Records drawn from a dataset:
/---
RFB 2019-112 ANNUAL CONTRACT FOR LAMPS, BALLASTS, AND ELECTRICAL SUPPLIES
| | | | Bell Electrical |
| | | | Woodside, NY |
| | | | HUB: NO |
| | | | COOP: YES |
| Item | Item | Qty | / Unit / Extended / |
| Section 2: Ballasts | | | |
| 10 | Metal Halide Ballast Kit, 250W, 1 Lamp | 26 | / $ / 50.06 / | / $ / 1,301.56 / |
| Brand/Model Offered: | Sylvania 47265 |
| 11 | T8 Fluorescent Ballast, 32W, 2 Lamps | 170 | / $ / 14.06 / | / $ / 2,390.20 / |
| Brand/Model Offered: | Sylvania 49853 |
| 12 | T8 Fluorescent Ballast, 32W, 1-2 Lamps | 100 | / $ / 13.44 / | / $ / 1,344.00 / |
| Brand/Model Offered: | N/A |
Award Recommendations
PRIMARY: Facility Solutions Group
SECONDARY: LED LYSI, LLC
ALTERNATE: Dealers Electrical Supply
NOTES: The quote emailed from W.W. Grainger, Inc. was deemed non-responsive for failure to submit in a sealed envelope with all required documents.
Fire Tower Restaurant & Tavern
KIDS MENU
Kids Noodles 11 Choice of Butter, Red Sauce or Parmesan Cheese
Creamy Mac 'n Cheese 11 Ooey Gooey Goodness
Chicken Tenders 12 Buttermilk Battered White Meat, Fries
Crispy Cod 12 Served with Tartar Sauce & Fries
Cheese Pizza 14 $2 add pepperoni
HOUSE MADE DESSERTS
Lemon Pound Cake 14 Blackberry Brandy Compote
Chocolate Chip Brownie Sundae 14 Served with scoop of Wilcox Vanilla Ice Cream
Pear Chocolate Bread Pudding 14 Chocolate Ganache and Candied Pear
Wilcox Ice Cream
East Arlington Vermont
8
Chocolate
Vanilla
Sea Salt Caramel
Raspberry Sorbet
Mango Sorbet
\---
/---
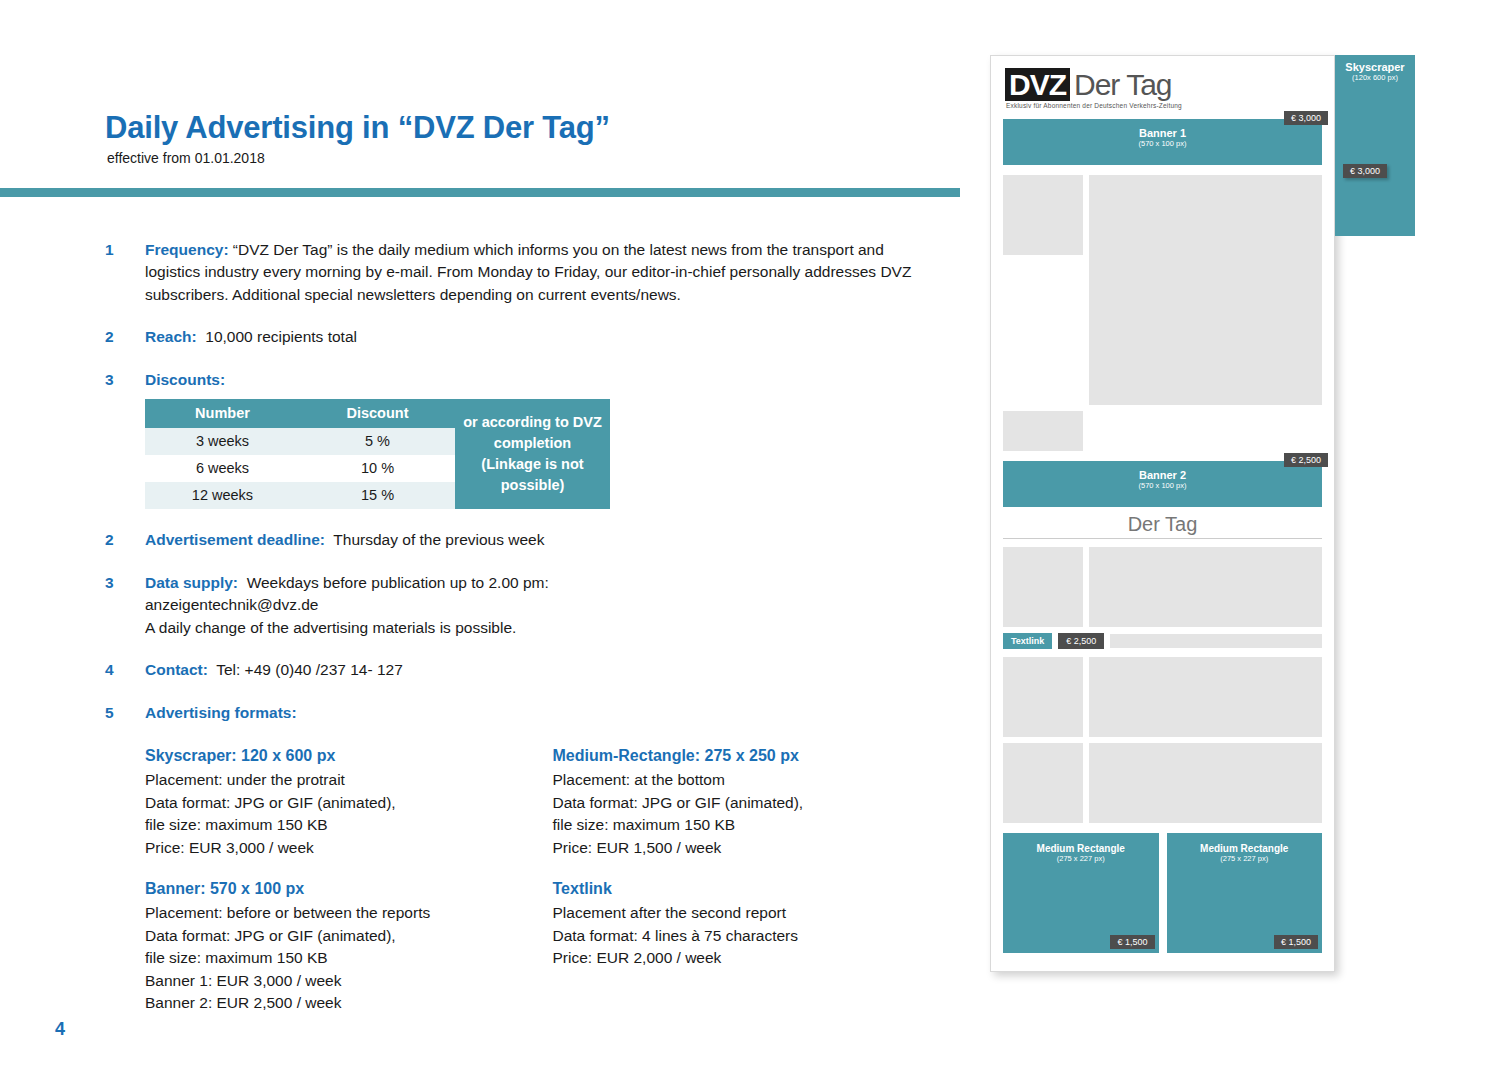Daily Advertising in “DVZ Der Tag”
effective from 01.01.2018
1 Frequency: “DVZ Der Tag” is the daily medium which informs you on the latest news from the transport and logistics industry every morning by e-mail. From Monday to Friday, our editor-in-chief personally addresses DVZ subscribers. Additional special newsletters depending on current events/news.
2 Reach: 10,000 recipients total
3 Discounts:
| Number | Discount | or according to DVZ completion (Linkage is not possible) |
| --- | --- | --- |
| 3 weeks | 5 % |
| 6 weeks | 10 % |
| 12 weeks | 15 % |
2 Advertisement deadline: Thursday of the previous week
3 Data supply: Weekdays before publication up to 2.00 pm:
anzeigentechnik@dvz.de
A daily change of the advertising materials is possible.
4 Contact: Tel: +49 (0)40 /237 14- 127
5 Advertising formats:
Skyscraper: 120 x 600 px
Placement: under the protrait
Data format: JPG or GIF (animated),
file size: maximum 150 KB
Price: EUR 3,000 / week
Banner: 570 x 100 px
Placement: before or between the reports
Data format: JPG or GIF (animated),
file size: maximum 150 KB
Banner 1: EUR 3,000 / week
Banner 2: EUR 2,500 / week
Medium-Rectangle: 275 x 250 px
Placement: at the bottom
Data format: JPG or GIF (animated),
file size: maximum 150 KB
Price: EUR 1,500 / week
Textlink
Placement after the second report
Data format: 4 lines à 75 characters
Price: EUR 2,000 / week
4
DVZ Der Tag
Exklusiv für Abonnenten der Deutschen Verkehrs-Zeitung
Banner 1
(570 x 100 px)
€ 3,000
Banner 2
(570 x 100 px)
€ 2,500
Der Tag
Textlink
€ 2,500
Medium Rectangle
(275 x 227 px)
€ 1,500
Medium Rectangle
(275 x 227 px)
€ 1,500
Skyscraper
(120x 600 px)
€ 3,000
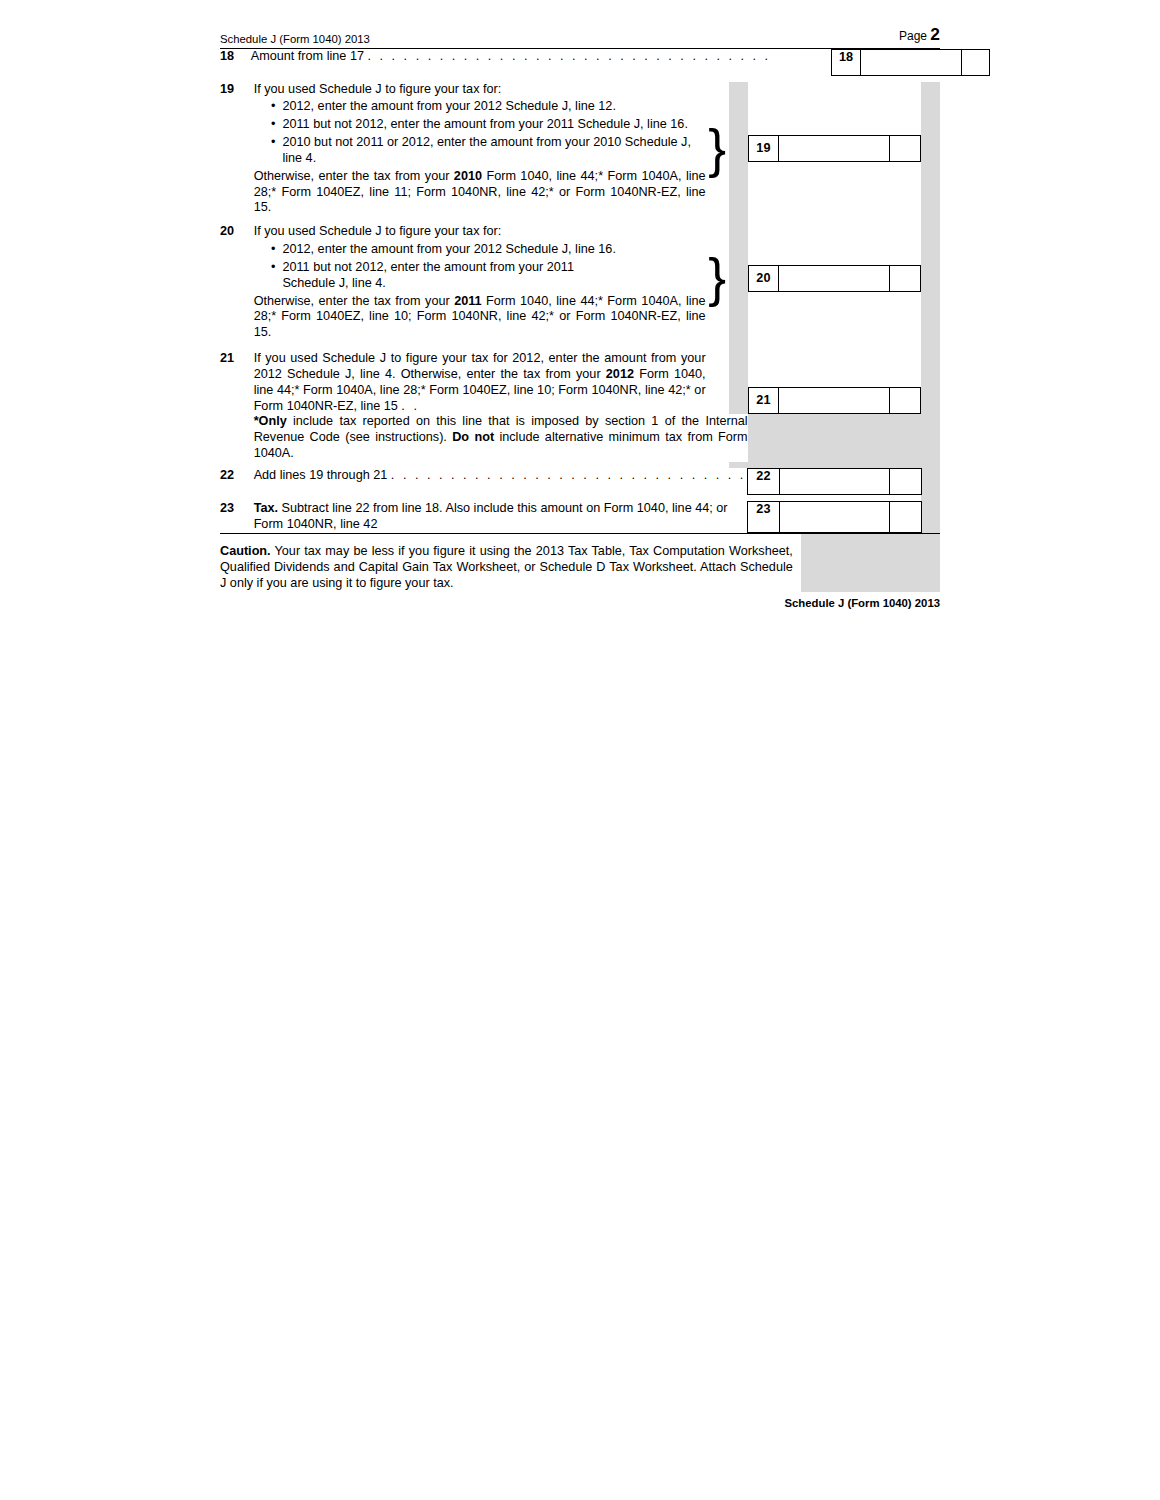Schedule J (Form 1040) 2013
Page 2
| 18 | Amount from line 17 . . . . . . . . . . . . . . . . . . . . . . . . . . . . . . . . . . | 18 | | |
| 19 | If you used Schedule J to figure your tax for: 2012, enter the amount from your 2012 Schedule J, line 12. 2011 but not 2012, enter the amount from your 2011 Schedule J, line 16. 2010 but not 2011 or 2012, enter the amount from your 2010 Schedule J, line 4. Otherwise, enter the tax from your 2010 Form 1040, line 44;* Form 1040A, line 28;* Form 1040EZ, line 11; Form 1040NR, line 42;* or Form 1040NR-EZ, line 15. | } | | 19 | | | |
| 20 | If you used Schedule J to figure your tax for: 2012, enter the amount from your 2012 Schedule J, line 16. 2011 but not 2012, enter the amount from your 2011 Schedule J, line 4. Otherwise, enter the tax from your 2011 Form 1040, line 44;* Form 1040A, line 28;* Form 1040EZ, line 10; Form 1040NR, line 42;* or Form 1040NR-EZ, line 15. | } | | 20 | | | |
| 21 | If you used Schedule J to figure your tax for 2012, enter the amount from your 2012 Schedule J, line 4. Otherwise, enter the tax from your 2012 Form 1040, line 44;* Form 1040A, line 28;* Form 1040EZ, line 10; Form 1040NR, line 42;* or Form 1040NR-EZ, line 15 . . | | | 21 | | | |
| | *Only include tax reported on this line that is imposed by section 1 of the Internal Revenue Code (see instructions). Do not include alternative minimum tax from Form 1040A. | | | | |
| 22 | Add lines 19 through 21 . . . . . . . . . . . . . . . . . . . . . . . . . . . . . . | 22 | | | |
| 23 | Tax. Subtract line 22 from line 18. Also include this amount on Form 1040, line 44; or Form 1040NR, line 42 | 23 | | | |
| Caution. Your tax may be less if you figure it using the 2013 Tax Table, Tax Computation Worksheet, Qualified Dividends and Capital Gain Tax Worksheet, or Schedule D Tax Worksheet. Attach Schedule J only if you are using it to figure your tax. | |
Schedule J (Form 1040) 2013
\---
/---
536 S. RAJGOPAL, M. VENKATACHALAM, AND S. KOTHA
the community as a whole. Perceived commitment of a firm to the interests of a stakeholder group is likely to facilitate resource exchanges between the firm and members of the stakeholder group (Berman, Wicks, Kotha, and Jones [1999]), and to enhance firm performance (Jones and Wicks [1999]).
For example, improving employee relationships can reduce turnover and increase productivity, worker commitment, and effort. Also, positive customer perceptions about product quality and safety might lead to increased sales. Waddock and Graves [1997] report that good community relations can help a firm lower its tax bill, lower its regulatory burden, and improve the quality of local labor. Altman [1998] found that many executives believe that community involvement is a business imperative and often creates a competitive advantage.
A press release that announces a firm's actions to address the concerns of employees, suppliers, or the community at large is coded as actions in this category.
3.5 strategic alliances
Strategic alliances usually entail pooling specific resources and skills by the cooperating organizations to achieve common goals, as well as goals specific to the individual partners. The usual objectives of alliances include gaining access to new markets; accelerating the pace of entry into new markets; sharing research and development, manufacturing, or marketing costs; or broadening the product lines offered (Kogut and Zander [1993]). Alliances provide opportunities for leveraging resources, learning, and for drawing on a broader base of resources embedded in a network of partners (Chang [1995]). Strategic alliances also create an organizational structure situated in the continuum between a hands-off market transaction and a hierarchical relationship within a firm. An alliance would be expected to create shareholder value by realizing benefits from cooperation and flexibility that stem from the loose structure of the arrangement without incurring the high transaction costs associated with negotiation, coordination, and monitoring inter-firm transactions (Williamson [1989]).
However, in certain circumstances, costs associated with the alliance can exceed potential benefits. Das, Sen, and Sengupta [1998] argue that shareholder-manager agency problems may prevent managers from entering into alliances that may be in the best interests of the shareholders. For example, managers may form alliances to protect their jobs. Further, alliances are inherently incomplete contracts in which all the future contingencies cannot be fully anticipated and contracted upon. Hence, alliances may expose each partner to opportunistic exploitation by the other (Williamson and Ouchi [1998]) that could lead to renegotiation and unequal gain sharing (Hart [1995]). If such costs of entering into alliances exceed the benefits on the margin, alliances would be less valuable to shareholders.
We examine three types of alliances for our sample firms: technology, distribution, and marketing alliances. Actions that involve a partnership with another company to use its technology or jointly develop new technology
\---
* _Action item_: What you give back should be only the lines of the records above, starting at the line with "RFB 2019-112 ANNUAL" and ending at the line with "SECONDARY: LED LYSI, LLC", restated word for word.

* _Answer box_:
RFB 2019-112 ANNUAL CONTRACT FOR LAMPS, BALLASTS, AND ELECTRICAL SUPPLIES
| | | | Bell Electrical |
| | | | Woodside, NY |
| | | | HUB: NO |
| | | | COOP: YES |
| Item | Item | Qty | / Unit / Extended / |
| Section 2: Ballasts | | | |
| 10 | Metal Halide Ballast Kit, 250W, 1 Lamp | 26 | / $ / 50.06 / | / $ / 1,301.56 / |
| Brand/Model Offered: | Sylvania 47265 |
| 11 | T8 Fluorescent Ballast, 32W, 2 Lamps | 170 | / $ / 14.06 / | / $ / 2,390.20 / |
| Brand/Model Offered: | Sylvania 49853 |
| 12 | T8 Fluorescent Ballast, 32W, 1-2 Lamps | 100 | / $ / 13.44 / | / $ / 1,344.00 / |
| Brand/Model Offered: | N/A |
Award Recommendations
PRIMARY: Facility Solutions Group
SECONDARY: LED LYSI, LLC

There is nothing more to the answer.